(Collected data)

☆ ☆ ☆

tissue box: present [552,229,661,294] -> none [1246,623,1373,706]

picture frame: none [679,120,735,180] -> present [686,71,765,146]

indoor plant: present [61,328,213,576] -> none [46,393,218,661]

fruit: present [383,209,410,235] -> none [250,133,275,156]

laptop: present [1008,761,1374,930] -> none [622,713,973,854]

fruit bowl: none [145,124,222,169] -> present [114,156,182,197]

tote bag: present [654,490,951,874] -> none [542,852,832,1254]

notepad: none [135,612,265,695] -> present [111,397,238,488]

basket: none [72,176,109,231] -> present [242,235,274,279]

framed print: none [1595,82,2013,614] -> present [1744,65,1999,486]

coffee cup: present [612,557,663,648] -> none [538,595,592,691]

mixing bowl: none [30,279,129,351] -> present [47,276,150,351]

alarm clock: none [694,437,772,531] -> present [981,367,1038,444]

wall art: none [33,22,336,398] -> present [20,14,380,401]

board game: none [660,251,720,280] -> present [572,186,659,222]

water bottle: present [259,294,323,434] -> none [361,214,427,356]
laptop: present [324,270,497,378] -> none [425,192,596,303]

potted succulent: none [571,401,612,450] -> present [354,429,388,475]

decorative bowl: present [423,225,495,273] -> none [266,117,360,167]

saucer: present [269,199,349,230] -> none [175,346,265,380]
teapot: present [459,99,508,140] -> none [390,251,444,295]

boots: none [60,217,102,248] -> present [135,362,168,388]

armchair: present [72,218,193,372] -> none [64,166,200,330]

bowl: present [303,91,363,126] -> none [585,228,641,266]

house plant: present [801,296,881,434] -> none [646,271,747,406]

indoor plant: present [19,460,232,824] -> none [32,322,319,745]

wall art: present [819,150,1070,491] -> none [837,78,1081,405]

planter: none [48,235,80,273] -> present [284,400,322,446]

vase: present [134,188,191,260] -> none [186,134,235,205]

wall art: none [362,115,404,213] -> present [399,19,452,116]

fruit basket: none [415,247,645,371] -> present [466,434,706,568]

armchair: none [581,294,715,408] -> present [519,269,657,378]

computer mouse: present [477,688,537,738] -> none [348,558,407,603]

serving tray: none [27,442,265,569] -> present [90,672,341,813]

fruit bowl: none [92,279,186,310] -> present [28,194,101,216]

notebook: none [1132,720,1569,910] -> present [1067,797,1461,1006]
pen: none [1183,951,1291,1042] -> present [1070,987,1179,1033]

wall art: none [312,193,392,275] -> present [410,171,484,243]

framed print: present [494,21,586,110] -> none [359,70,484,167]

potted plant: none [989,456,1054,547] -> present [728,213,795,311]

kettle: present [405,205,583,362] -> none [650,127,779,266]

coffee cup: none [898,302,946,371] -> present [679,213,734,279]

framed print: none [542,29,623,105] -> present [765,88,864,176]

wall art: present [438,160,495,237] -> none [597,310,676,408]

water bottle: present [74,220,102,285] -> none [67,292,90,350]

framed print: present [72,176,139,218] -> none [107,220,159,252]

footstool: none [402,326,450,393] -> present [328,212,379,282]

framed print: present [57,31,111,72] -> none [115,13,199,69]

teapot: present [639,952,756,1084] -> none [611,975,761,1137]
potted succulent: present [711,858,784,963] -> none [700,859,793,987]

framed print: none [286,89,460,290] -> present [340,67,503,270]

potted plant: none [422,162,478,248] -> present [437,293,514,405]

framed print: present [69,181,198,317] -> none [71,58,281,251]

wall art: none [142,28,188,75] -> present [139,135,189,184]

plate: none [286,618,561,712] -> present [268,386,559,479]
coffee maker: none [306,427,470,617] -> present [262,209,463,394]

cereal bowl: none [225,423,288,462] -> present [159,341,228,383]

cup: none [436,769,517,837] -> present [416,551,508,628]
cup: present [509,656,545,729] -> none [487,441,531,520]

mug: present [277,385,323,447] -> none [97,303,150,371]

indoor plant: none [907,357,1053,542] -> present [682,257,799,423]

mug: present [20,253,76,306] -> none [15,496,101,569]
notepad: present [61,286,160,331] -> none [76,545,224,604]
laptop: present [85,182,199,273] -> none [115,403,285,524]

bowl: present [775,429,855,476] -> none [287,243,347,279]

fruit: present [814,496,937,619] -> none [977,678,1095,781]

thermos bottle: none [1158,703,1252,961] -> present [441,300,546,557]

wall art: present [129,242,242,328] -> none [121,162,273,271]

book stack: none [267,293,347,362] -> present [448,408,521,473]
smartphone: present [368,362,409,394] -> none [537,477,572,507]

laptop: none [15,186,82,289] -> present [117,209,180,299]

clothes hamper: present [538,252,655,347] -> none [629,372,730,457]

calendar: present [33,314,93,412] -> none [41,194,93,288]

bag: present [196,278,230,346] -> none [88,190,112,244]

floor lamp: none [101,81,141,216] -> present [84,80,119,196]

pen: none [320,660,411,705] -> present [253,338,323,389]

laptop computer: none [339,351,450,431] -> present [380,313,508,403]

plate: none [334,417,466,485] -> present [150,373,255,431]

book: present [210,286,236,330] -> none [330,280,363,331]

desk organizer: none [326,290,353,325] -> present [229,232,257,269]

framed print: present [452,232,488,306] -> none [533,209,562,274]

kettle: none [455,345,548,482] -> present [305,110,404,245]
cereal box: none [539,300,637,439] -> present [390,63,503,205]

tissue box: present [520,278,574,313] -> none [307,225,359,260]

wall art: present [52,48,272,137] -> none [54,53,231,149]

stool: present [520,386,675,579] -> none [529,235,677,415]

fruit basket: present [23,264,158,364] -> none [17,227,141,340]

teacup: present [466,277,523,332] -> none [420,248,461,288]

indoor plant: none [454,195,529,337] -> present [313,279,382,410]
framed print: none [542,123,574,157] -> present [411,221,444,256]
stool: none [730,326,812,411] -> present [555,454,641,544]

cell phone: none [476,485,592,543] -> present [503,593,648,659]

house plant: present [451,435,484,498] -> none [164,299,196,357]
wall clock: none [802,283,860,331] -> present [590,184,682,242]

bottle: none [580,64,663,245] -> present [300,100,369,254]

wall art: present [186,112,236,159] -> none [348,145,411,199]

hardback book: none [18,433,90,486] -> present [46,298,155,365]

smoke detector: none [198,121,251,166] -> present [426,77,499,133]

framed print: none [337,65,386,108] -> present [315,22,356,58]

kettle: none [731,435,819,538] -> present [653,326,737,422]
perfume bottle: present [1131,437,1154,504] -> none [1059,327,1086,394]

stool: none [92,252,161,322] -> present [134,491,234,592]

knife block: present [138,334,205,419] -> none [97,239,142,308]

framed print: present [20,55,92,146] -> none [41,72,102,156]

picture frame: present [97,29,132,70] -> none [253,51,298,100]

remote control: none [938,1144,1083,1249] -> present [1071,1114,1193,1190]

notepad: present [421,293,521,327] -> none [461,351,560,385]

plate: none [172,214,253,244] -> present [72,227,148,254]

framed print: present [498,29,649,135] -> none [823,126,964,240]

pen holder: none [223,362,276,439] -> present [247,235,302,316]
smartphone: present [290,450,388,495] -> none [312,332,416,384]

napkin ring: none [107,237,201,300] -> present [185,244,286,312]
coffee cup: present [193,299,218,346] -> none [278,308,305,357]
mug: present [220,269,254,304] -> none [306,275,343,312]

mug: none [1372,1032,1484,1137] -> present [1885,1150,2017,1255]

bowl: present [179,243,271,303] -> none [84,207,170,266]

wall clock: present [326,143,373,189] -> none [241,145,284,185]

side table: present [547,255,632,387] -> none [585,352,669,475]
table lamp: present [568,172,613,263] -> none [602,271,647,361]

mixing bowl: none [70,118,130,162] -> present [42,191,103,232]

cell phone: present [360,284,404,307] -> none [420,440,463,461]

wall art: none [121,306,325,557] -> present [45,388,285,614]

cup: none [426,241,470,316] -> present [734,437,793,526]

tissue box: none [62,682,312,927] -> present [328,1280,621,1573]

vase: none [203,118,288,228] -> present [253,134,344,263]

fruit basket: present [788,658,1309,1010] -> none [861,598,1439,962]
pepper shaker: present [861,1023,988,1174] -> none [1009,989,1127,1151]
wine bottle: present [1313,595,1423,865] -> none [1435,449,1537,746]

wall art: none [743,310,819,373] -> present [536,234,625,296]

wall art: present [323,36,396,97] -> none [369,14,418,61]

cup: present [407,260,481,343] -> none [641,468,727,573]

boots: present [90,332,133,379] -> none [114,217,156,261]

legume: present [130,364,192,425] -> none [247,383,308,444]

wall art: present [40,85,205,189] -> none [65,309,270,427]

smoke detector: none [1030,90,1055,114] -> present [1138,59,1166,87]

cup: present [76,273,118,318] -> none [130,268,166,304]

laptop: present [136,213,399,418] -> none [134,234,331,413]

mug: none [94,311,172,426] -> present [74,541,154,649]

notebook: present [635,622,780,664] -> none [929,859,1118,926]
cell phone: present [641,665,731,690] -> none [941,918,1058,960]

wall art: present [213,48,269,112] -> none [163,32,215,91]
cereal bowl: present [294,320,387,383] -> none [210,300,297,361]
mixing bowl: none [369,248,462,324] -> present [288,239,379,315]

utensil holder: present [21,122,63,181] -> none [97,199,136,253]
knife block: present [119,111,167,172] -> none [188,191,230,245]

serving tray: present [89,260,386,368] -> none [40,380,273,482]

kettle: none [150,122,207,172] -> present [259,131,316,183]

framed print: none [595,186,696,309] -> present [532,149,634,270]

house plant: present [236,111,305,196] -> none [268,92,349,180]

☆ ☆ ☆

* **Problem details**: Output, exactly and in full, the lines from the start of the entries above through the line that contains "coffee cup: present [612,557,663,648]".

* **Answer**:
tissue box: present [552,229,661,294] -> none [1246,623,1373,706]

picture frame: none [679,120,735,180] -> present [686,71,765,146]

indoor plant: present [61,328,213,576] -> none [46,393,218,661]

fruit: present [383,209,410,235] -> none [250,133,275,156]

laptop: present [1008,761,1374,930] -> none [622,713,973,854]

fruit bowl: none [145,124,222,169] -> present [114,156,182,197]

tote bag: present [654,490,951,874] -> none [542,852,832,1254]

notepad: none [135,612,265,695] -> present [111,397,238,488]

basket: none [72,176,109,231] -> present [242,235,274,279]

framed print: none [1595,82,2013,614] -> present [1744,65,1999,486]

coffee cup: present [612,557,663,648] -> none [538,595,592,691]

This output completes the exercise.